For East Hampton, the primary goal is an expanded water supply with a more economical source of clean water. For Portland, the goal is to repair the system it has, but with an eye toward economic development, especially along Route 66 — something that’s been talked about for decades, Dickerson said. 

Financially stable small towns have stable water and sewer systems, Dickerson said. 

But water is expensive. The town is already facing a steep increase in the price of their main water supply from the Metropolitan District Commission, from a cost of $585,701 in 2019 to $857,000 this year.

Shey said the jump in costs was largely to pay for major capital projects needed to meet regulations. He said that he hopes prices will be more stable in the coming years, but that the higher costs take away from the money available for operations. With so much of the budget directed toward supply, Shays said, the town isn’t able to spend more than piecemeal on materials or repairs. 

“To throw a half-million dollar project – which ends up being a pretty small project – putting that into a capital budget with  2,300 users, that’s a big spike in the budget, and you have to try to offset that with revenue,” Shey said. “And there’s really few revenue sources other than charging you for the water.”

Portland has used bonds for larger water and sewer projects, including a $2.5 million project on Spring Street that was finished in 2019 and was critical to fix water issues in the area, said Shey. He said the town was also pursuing outside funding, like state-federal grants from the Clean Water Fund, for larger projects.

East Hampton is expected to receive only about $3.7 million from the American Rescue Plan, and only a portion of that will be spent on water infrastructure projects that could eventually cost tens of millions of dollars.

But town officials are hopeful that a larger, dedicated federal infrastructure plan will do more than fund high-profile road and bridge projects, and bring money down to municipalities to work on their stressed utility systems.

“The struggles some of our residents have getting good, potable water are real, and now as we look at additional funding sources, there’s ways to address that,” Cox said.

Dickerson said the idea is that expanded service would stabilize the costs of the system for the rest of the customers, especially if those costs are borne by federal taxpayers rather than the 2,300 Portland water customers. Stable costs mean more customers, which means more people to shoulder the burden of fixed costs of running the water and sewer systems, she said.

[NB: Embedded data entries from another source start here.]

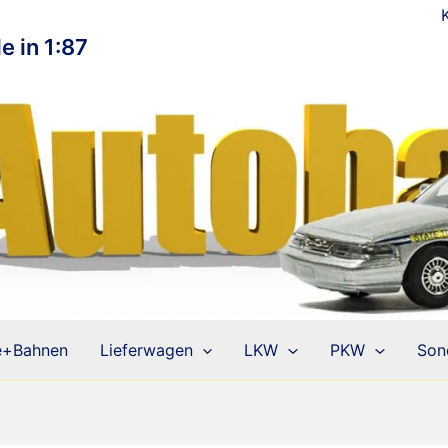
e in 1:87
e+Bahnen
Lieferwagen
LKW
PKW
Son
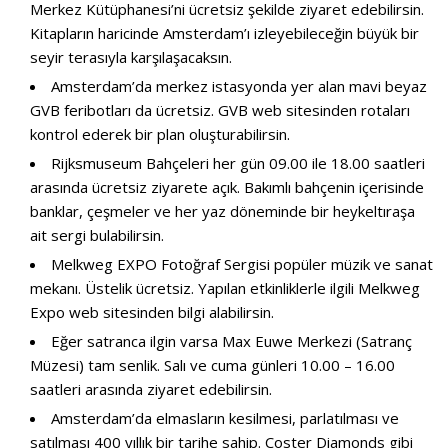
Merkez Kütüphanesi’ni ücretsiz şekilde ziyaret edebilirsin.
Kitapların haricinde Amsterdam’ı izleyebileceğin büyük bir
seyir terasıyla karşılaşacaksın.
Amsterdam’da merkez istasyonda yer alan mavi beyaz
GVB feribotları da ücretsiz.
GVB
web sitesinden rotaları
kontrol ederek bir plan oluşturabilirsin.
Rijksmuseum Bahçeleri her gün 09.00 ile 18.00 saatleri
arasında ücretsiz ziyarete açık. Bakımlı bahçenin içerisinde
banklar, çeşmeler ve her yaz döneminde bir heykeltıraşa
ait sergi bulabilirsin.
Melkweg EXPO Fotoğraf Sergisi popüler müzik ve sanat
mekanı. Üstelik ücretsiz. Yapılan etkinliklerle ilgili
Melkweg
Expo
web sitesinden bilgi alabilirsin.
Eğer satranca ilgin varsa Max Euwe Merkezi (Satranç
Müzesi) tam senlik. Salı ve cuma günleri 10.00 – 16.00
saatleri arasında ziyaret edebilirsin.
Amsterdam’da elmasların kesilmesi, parlatılması ve
satılması 400 yıllık bir tarihe sahip. Coster Diamonds gibi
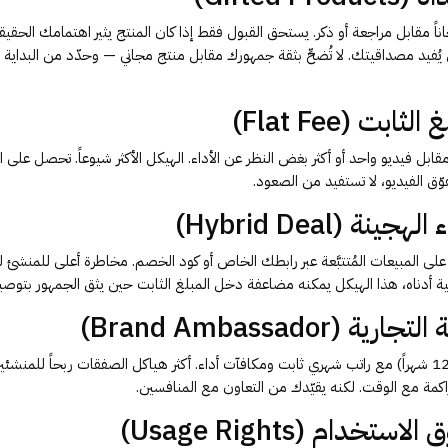
جاناً مقابل مراجعة أو ذكر. يستحق القبول فقط إذا كان المنتج يثير اهتمامك الحق
وي يُفيد مصداقيتك. لا تُضحِّ بثقة جمهورك مقابل منتج مجاني — وحدّد من البداي
ً مقابل فيديو واحد أو أكثر بغض النظر عن الأداء. الهيكل الأكثر شيوعاً. تحصل على 
فوّق الفيديو، لا تستفيد من الصعود.
لى المبيعات المُتتبَّعة عبر رابطك الخاص أو كود الخصم. مخاطرة أعلى للمنشئ
سية أدناه، هذا الهيكل يمكنه مضاعفة دخل المبلغ الثابت حين يثق الجمهور بتوص
اتفاقية طويلة المدى (3–12 شهراً) مع راتب شهري ثابت ومكافآت أداء. أكثر هياكل الصفقات ربحاً 
كمة مع الوقت. لكنه يقيّدك من التعاون مع المنافسين.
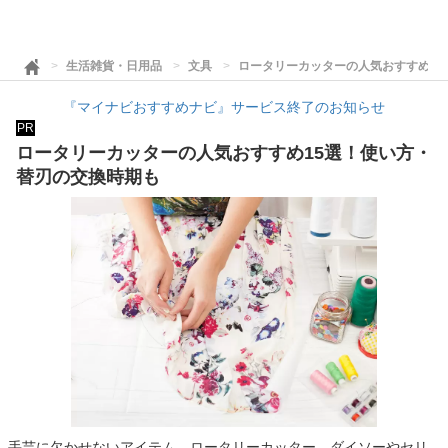
生活雑貨・日用品
文具
ロータリーカッターの人気おすすめ1
『マイナビおすすめナビ』サービス終了のお知らせ
PR
ロータリーカッターの人気おすすめ15選！使い方・
替刃の交換時期も
手芸に欠かせないアイテム、ロータリーカッター。ダイソーやセリ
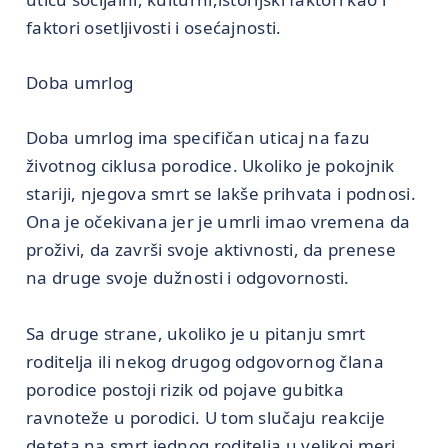
faktori osetljivosti i osećajnosti.
Doba umrlog
Doba umrlog ima specifičan uticaj na fazu
životnog ciklusa porodice. Ukoliko je pokojnik
stariji, njegova smrt se lakše prihvata i podnosi.
Ona je očekivana jer je umrli imao vremena da
proživi, da završi svoje aktivnosti, da prenese
na druge svoje dužnosti i odgovornosti.
Sa druge strane, ukoliko je u pitanju smrt
roditelja ili nekog drugog odgovornog člana
porodice postoji rizik od pojave gubitka
ravnoteže u porodici. U tom slučaju reakcije
deteta na smrt jednog roditelja u velikoj meri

For East Hampton, the village center would likely be the starting point for any water expansion, but it will be critical to find a water source to allow for that. A drilled well might produce only 20-30 gallons a minute, he said. The town needs a source that could provide hundreds of thousands of gallons a day without affecting other customers or the environment.

Portland may need a new source of water, too. It’s water from the Metropolitan District Commission is clean and reliable, but the costs have risen quickly, and the town hopes to find a viable source that will cost its customers less.

Like Portland, East Hampton has received funding from the state to plan and design water projects that will be ready when the funds become available. And the two towns have had some conversations about how they could work together and find a water source on the Connecticut River that could serve both, Cox said.

“It’s a very costly activity, any infrastructure is, and you’re talking about connecting miles and miles of pipe,” he said.